Let’s examine the first page. We’re looking at a house and some trees. The trees are green pines, childish in execution, and the house is an off-white pink. The surrounding area is white. The place looks pleasant if not a bit empty, but otherwise one I’d like to visit for a glass of wine and some nice company. Except the border is a thick, dark black, less a border and more like lines to a prison cell, and the text reads like apocalyptic serial-killer poetry.

The nice house and childish trees are a ruse.

The entire book is like this in one way or another, distorted and offputting. It jumps between the four players from the first issue and some other, abstract sequences that I’m still not sure I’ve grasped, and those dark prison-bar borders remain. None of the characters are what I’d call good people, and I have to wonder if they’re trapped here. Given a few incoherent word bubbles about fate, the book might be wondering that too.

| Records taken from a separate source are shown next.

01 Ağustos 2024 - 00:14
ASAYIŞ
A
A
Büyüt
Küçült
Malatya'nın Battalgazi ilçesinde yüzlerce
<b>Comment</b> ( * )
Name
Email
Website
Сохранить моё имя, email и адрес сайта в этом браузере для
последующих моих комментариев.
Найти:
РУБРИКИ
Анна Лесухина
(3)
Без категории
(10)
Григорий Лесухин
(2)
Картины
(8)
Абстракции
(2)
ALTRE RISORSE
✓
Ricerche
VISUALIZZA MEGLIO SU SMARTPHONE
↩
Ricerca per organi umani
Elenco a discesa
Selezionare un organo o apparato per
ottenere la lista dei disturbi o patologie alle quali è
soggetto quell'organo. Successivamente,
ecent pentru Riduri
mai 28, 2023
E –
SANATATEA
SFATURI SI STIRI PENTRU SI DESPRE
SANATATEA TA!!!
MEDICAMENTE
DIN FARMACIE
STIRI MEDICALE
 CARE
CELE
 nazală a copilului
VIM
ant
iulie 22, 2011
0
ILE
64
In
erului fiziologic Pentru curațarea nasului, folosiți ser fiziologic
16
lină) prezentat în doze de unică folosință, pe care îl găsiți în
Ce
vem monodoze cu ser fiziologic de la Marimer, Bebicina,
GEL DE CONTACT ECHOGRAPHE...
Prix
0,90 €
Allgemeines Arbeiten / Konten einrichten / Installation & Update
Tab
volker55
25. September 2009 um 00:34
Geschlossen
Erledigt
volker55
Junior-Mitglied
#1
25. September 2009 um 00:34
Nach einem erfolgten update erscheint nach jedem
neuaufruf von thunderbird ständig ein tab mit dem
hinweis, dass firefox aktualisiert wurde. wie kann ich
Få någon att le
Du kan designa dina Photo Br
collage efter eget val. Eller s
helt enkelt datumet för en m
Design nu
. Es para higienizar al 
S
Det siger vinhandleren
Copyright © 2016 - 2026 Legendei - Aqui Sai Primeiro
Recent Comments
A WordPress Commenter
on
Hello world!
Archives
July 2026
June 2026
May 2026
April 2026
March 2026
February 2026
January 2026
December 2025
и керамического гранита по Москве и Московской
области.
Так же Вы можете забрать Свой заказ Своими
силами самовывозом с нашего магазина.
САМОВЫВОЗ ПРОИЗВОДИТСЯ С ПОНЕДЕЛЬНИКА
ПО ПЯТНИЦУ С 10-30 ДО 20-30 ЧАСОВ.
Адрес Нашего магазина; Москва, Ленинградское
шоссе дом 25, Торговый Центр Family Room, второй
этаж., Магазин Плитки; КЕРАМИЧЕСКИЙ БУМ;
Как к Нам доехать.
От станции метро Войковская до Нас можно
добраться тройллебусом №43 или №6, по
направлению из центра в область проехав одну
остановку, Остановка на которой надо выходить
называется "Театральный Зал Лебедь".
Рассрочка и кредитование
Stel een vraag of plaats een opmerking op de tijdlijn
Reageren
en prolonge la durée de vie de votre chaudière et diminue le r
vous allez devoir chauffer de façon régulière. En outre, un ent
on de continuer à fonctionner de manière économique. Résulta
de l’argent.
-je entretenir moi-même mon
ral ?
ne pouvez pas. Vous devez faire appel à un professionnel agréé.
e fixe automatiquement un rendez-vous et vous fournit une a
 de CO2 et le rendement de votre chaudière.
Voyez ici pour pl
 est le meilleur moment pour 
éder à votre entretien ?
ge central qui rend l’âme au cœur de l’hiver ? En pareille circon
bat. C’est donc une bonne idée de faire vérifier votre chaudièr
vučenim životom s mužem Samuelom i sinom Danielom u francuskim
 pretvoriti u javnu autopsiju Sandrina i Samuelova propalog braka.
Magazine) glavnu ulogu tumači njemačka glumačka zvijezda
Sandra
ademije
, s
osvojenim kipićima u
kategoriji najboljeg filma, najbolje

That is to say, we get character interaction and development, but it’s very subtle. You have to pay attention to find it, though that’s not a bad thing. I appreciate a book that respects me as a reader like that. A quick conversation can say a lot, and what isn’t said can say even more. Underwinter is that. It’s a book that prizes mood and the best bits of cosmic horror. It’s a book that wants to talk about something unspeakable, but the mind cannot quite grasp it, and the artwork mimics that. It saves us from what’s really there. It’s why Corben’s nightmares are fractals and not specific horrors.

As to the plot of the thing, well, all you need to know is that the four players have been invited back, and the money is just a little too good to turn down. Everything else is, well, fractals. We are protected. For now.